Across the United States, nearly 4.5 million K-12 students are English language learners.
From 2004 to 2014, the percentage of public school students participating in programs for English learners increased from 8.8 percent to 9.3 percent. That represents an increase of about 240,000 students in a decade—including a jump of more than 60,000 during the 2013-2014 school year.
You’ll find the highest proportion of English learners in kindergarten, at 17 percent. California alone has 1.4 million English learners, 22.7 percent of the statewide student population.
According to the National Center for Educational Statistics the languages English learners are most likely to speak at home are Spanish, Arabic, and Chinese—and at least 30,000 speak Vietnamese, Hmong, Haitian, Somali, Russian, or Korean.
And in the case of one family I know very well, three of these in English Language Learners class speak Dutch.
Whatever their linguistic backgrounds, we want all students to succeed, but too often a lack of language familiarity interferes with students showing what they know.
Consider a quick math quiz:
What is 24 divided by 6? I’m certain you know the answer: 4.
Now, “¿Qué es 24 dividido por 6?” Do you still know the answer?
Finally, what if I had asked this question first: “什麼是24除以6?” Are you still sure?
Your math skills didn’t change as I asked the questions, but the languages did.
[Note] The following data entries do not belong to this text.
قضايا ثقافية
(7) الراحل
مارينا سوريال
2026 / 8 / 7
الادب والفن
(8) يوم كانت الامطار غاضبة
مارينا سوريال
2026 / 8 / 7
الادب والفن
If I try enough languages, at some point your lack of fluency will override the skill being measured—your facility in math.
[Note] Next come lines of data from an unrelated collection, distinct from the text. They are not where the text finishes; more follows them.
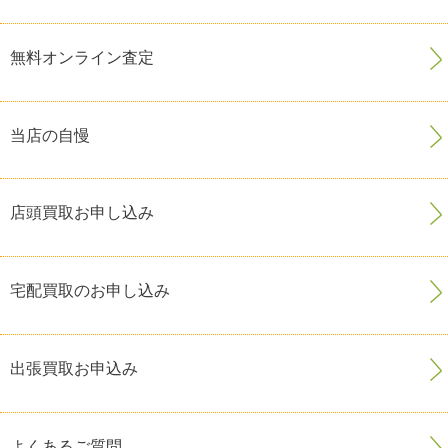
無料オンライン査定
当店の自慢
店頭買取お申し込み
宅配買取のお申し込み
出張買取お申込み
よくあるご質問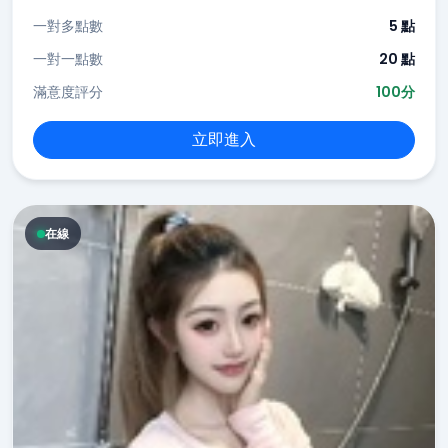
一對多點數
5 點
一對一點數
20 點
滿意度評分
100分
立即進入
在線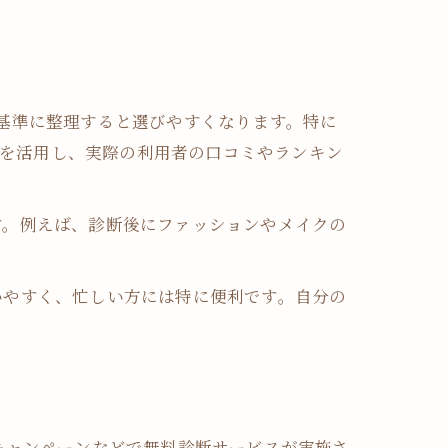
基準に整理すると選びやすくなります。特に
トを活用し、実際の利用者の口コミやランキン
す。例えば、診断後にファッションやメイクの
いやすく、忙しい方には特に便利です。自分の
選び方
キャンペーンなどで無料診断サービスが実施さ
When educational measurement is “confounded” by extraneous factors, validity is lost. Even Einstein would struggle with math problems written in languages he had never encountered.
Using the language of psychometricians, the net result is a false negative. In words we can all understand, it’s simply not fair.
To enable more students to demonstrate their abilities, starting in the fall of 2017 ACT will offer supports for qualified English learners in the United States taking the ACT. These supports will include limited additional time to take the test, the use of an approved word-to-word bilingual glossary (containing no word definitions), test instructions provided in the student’s native language (limited languages at first), and testing in a non-distracting environment.
Most importantly for these students, the test results will be college reportable.
To do well on the math test, students will still need to know math. Similarly, they will also need to need to know English, Reading, and Science, the other subjects covered on the ACT.
In English, the test measures usage, mechanics, and rhetorical skills; it’s not a vocabulary test. A bilingual glossary helps even the playing field, but does not define the words on the test.
For example, if you were a Spanish speaker learning English you may not understand the word “rhetorical” but you would likely understand the Spanish word “retórico.” The glossary doesn’t define “rhetorical.” It only clarifies the word is one you already understand in your native language.
ACT’s move to better support English learners is consistent with the federal Every Student Succeeds Act (ESSA), which calls for educators to help students whose difficulties in speaking, reading, writing, or understanding the English language may deny them the ability to meet challenging academic standards, achieve in classrooms where the language of instruction is English, or participate fully in society.
We’re proud to be the first major assessment organization to offer the English learner supports I’ve described. We hope others in our profession will follow our lead.
The bottom line for ACT is not about being first, but about being fair to the nearly 5 million students across the United States whose first language is not English, including three young children who sit at my kitchen table—mostly speaking Dutch—each and every evening.
All students deserve the opportunity to show what they know. Starting next fall, with the ACT, they will.